The given study talks about Mr. Patrick, a 78-year-old male having a deterioration of his left-sided heart failure and COPD. He presents with symptoms including dypsnea and regular cough along with swelling of his legs below the knee. He is walking slowly and is very tired. On assessment, his blood pressure was 135/85 mm Hg (towards normal), heart rate was 155 bpm(towards the higher side), weight is 95 kgs, and waist circumference is 104 cm. He has a history of a Myocardial infarction due to an occlusion in a branch of his left carotid artery at age 68 and a history of smoking from age 20 till 60 years of age. He quit smoking in his 60s. This case study will discuss the pathophysiology of his respiratory symptoms along with the relationship between his left-sided heart failure and COPD.
His respiratory symptoms include regular coughing and dyspnea and difficulty in breathing. His condition of COPD is characterized by a poorly reversible obstruction to airflow associated with an increasing and abnormal inflammatory response in the lungs. The inflammatory response is the adaptive, innate immunological response of the body to a long term exposure to cigarette smoke, as in the case of Patrick. This abnormal response leads to hypersecretion of mucus, emphysema (tissue destruction) and bronchiolitis (inflammation of the small airway and its fibrosis). These changes occurring pathologically cause increase in the airflow resistance in the small airways, air trapping, increased lung compliance and progressing obstruction to airflow. This hypersecretion causes productive coughing in the patients as observed in Patrick’s case. Air trapping in expiration causes hyperinflation at rest which in turn reduces the inspiratory capacity and hence, the FRC during exercise (Anzueto, 2017). These features cause breathlessness and shortness of breath as seen in Patrick’s case. The left side of the heart gets oxygenated blood from lungs via the pulmonary veins which are pumped in the body by the left ventricle. When the left heart fails, the heart is not able to pump the oxygenated blood to the rest of the body. It causes an increase in the backpressure at the level of lungs, causing pulmonary hypertension which leads to exudation of fluid in the alveoli and pulmonary edema as well. This leads to patient feeling breathless or dyspneic as well (Brake & Jones, 2017). It causes hyperventilation at the level of the lungs and the rate of breathing increases and feels “dyspneic” as observed in Patrick’s case.

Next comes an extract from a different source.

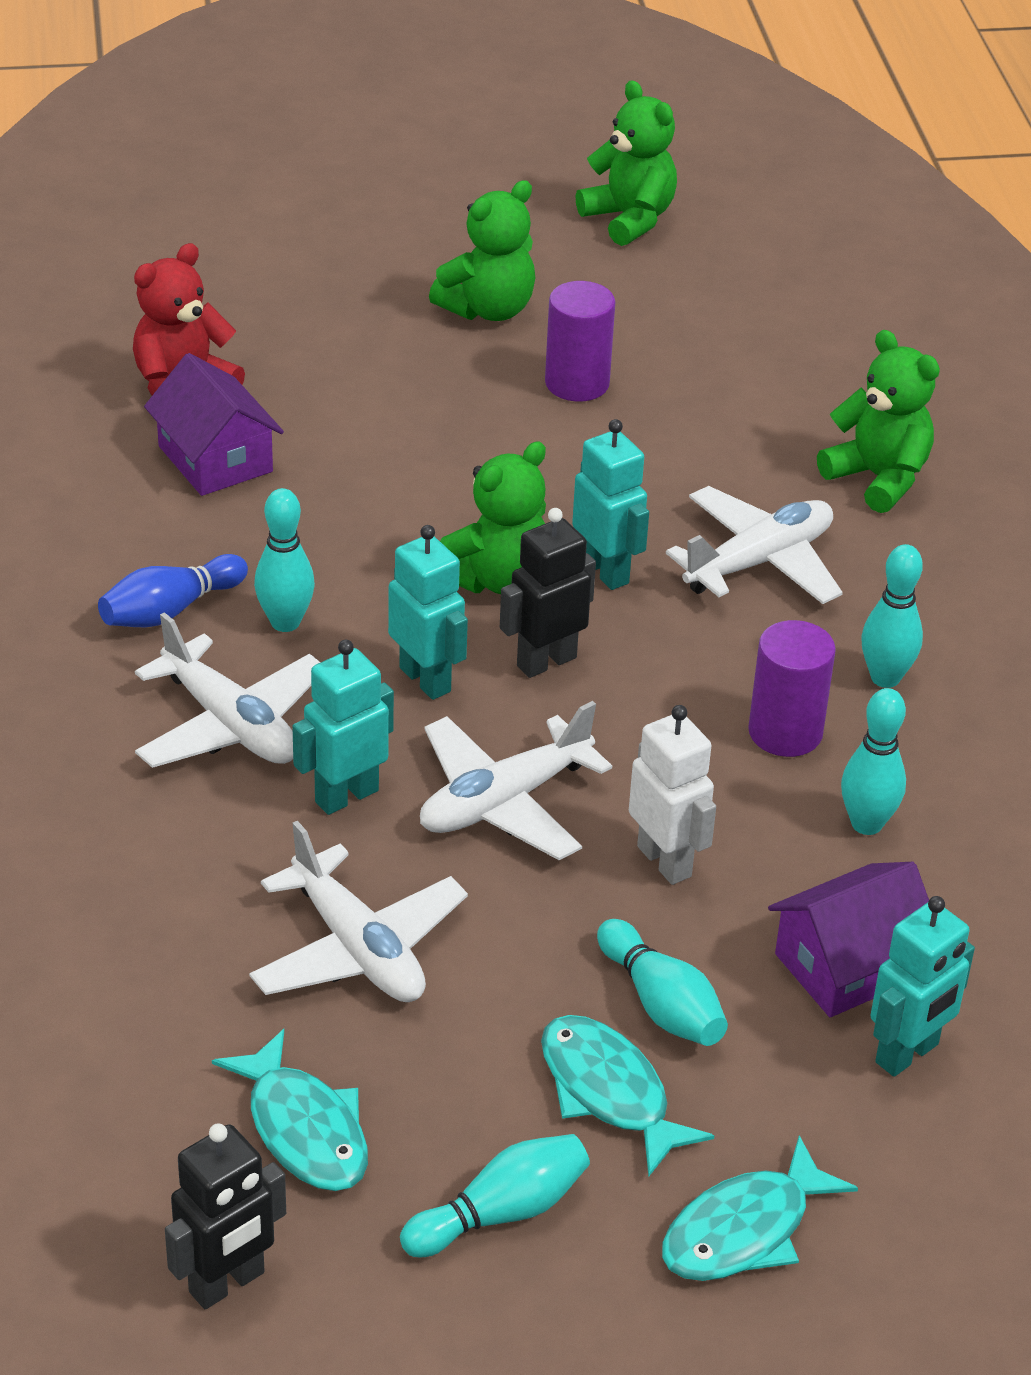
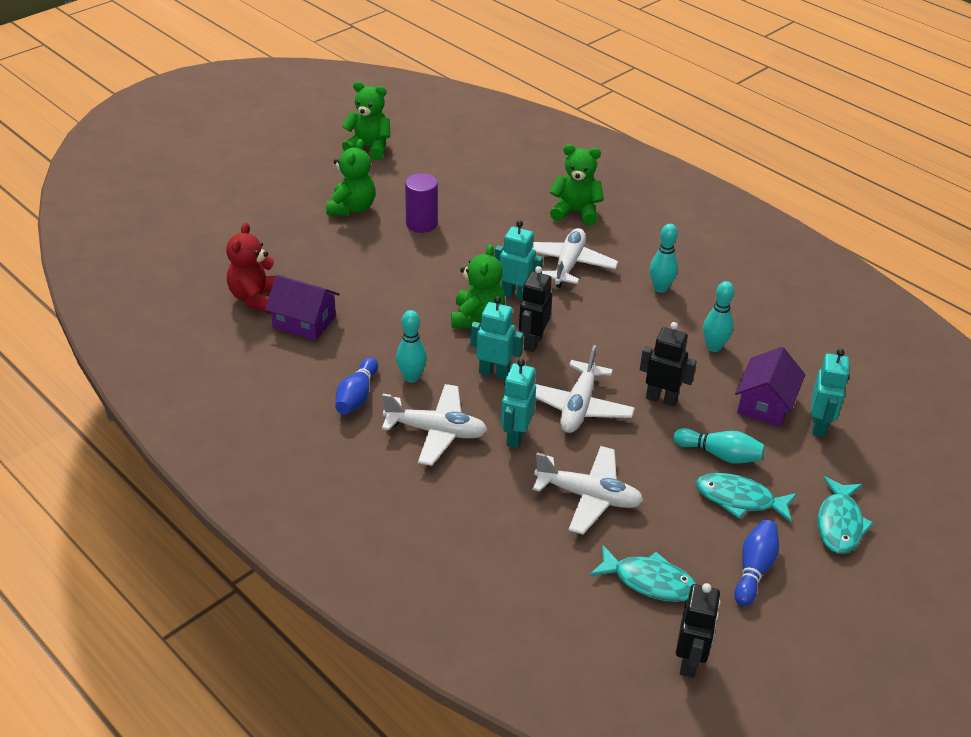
camera: 35 degrees left, 0 degrees up
(500, 1213) = (754, 569): turquoise bowling pin -> blue bowling pin
(665, 861) = (661, 399): white robot -> black robot
(785, 732) = (649, 326): purple cylinder -> none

Left side heart failure is a progressive condition where the left ventricle is unable to pump blood around the body. This causes blood to build up and collect in the pulmonary veins (the blood vessels responsible for carrying blood away from the lungs). This build-up of fluid in the lungs leads to shortness of breath, difficulty breathing or coughing as well- especially during stressful conditions like doing physical activity. As observed in Patrick’s case, he has symptoms of dyspnea and coughing as well. More common causes of this inability of the left ventricle to pump adequate blood to the body are coronary artery disease, or a previous heart attack (Brake& Jones, 2017). Patrick has a history of both- occlusion of left coronary artery and myocardial infarction as well. His high lipid profile suggests he still has high cholesterol, which might still be aggravating the occlusion and thus, strain on his left ventricle and heart failure as well.
There exists no direct relation between COPD and left-sided heart failure. However, they can exist together and cause exacerbation of each other. COPD causes decreased levels of oxygen in the blood, which places extra stress on the heart and exacerbates the left-sided heat failure. The left-sided heart failure contributes to buildup of fluid in the lungs, which worsens and aggravates the COPD symptoms (Güder& Stork, 2019).
Anzueto, A., &Miravitlles, M. (2017).Pathophysiology of dyspnea in COPD. Postgraduate Medicine, 129(3), 366-374.
Brake, R., & Jones, I. D. (2017). Chronic heart failure part 1: Pathophysiology, signs and symptoms. Nursing Standard, 31(19), 54.
Güder, G., &Störk, S. (2019). COPD and heart failure: Differential diagnosis and comorbidity. Herz, 44(6), 502-508.